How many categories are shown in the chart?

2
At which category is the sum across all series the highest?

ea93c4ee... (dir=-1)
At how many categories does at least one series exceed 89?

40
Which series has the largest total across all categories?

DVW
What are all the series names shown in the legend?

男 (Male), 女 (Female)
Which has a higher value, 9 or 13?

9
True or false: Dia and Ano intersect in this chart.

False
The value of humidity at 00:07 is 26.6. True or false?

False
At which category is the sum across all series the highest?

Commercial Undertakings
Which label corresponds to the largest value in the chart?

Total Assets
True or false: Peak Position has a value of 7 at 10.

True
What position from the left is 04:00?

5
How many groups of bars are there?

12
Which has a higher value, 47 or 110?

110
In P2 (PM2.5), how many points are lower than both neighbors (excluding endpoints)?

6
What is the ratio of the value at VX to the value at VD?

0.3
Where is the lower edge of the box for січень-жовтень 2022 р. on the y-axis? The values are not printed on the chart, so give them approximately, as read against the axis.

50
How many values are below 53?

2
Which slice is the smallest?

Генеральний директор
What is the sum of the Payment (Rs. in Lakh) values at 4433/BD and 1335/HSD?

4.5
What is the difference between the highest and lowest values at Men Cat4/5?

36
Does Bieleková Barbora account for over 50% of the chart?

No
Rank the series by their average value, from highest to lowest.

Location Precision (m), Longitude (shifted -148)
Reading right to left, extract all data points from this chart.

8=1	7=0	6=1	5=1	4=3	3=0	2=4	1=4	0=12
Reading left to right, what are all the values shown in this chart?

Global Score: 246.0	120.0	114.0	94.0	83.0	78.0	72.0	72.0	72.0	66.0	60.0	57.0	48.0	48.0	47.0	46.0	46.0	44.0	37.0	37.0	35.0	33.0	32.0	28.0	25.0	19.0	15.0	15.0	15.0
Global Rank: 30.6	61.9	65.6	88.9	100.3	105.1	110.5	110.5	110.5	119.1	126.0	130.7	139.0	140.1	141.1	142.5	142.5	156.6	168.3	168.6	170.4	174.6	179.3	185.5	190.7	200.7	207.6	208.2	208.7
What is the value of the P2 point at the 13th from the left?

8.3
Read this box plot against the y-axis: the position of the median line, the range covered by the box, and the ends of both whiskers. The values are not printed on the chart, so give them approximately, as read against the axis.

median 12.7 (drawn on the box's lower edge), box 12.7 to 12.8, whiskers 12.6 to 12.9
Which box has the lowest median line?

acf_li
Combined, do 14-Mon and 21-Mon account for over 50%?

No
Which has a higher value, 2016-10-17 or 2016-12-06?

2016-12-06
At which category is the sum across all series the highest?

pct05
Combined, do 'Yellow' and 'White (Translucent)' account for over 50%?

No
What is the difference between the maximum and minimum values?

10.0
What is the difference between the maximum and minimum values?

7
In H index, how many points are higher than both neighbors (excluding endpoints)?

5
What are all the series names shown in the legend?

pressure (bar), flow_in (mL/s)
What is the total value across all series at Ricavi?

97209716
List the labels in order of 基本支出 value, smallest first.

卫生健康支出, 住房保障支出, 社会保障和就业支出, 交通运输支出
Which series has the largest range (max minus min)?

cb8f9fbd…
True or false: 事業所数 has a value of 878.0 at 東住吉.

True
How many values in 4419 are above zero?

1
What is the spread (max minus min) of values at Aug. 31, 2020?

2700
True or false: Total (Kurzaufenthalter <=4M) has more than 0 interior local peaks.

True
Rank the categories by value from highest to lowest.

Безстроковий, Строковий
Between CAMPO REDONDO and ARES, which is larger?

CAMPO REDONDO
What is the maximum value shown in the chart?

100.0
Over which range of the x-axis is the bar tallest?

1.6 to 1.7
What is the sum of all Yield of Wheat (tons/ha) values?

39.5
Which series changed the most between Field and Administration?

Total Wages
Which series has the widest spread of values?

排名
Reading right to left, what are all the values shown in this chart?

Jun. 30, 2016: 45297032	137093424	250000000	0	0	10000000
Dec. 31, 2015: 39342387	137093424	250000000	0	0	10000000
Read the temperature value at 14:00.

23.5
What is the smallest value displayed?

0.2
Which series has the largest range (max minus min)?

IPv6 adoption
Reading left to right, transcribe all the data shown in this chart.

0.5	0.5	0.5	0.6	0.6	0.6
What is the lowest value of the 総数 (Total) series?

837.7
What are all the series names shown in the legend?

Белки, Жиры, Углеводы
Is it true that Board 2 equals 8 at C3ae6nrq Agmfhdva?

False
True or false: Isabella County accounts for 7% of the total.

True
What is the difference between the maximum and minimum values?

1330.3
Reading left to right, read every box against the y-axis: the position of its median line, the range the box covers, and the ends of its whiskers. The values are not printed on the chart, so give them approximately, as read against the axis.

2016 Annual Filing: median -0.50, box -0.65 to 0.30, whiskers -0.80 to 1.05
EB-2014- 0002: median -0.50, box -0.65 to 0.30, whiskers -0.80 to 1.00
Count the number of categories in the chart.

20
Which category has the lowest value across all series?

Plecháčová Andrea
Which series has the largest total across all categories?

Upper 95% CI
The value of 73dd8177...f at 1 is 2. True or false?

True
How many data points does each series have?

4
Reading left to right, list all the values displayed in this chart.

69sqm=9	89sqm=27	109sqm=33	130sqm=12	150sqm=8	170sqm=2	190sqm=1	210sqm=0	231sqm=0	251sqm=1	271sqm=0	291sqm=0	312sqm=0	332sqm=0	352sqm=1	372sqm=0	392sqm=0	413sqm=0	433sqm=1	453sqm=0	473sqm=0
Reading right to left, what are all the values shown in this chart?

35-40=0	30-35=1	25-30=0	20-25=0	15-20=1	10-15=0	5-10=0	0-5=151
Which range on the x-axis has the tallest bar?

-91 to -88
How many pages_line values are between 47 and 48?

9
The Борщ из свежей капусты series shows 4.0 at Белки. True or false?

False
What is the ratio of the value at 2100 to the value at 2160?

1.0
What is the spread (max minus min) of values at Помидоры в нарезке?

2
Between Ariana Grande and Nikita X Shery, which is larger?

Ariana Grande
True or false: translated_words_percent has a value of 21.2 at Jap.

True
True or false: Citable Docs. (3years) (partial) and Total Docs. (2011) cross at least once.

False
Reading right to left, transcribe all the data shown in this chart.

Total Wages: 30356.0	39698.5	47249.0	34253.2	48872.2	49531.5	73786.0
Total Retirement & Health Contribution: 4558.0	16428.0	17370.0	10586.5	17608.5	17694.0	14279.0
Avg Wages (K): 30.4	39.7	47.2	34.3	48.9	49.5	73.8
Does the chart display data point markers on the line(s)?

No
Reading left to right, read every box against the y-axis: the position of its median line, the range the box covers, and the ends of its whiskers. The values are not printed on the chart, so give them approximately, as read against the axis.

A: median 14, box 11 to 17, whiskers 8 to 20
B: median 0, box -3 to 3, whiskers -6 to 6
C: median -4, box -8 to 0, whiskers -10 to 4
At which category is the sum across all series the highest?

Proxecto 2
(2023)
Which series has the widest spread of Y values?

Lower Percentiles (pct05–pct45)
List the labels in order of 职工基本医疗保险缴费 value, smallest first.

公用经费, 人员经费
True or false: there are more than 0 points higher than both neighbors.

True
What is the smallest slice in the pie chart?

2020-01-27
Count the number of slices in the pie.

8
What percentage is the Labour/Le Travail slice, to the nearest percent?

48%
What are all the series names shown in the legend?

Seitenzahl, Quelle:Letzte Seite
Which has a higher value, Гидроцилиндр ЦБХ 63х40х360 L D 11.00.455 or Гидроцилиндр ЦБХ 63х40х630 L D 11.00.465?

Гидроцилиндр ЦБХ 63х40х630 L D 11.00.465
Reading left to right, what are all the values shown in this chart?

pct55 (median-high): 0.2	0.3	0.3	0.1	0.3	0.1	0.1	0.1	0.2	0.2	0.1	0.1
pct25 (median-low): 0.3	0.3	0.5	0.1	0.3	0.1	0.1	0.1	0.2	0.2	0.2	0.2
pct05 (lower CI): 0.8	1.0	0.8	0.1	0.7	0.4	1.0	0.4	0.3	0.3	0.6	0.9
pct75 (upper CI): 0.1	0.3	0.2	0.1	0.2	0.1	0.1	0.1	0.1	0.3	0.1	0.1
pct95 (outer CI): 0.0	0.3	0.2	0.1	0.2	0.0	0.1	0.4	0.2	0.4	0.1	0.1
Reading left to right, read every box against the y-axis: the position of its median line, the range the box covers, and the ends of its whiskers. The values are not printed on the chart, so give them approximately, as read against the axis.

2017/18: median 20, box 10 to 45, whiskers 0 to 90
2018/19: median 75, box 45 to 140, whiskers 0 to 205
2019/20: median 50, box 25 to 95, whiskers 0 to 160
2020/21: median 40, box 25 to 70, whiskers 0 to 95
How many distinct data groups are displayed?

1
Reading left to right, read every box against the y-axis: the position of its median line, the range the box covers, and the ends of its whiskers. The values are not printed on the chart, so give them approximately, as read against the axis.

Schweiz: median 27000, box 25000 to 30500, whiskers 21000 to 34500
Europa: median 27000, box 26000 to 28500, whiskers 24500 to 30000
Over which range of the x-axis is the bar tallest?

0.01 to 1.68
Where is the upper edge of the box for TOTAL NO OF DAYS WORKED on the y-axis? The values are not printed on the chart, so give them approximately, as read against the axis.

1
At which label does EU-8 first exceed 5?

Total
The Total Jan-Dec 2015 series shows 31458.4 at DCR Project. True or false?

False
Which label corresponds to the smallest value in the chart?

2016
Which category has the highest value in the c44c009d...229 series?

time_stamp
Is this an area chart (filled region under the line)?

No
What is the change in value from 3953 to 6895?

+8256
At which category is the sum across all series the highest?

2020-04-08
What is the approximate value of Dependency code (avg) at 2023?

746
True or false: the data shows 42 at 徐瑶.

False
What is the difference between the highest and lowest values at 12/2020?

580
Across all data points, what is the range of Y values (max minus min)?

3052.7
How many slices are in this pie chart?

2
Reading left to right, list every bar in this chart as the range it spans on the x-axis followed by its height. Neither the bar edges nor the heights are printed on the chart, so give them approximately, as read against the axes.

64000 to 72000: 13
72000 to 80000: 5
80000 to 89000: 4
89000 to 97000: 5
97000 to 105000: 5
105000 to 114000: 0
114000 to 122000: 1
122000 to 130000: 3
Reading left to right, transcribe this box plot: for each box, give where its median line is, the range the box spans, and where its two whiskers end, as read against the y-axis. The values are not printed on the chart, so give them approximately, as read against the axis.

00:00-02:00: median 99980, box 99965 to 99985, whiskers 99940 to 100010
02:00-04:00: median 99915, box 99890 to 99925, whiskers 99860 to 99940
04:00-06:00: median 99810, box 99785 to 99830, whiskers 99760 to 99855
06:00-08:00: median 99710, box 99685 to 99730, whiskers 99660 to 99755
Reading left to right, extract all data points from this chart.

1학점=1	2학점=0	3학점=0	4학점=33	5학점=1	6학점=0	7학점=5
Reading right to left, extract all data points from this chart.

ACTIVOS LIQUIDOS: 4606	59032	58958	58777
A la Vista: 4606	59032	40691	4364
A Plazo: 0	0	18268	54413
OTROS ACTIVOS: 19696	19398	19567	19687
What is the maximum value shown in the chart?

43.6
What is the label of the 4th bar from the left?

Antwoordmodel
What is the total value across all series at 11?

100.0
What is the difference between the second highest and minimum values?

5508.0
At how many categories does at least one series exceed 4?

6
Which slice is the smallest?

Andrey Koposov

━━━

## ASSIGNMENT
Pull out every line of the entries above that contains the string "Ariana", treating uppercase and lowercase letters as different.

## REPLY
Between Ariana Grande and Nikita X Shery, which is larger?
Ariana Grande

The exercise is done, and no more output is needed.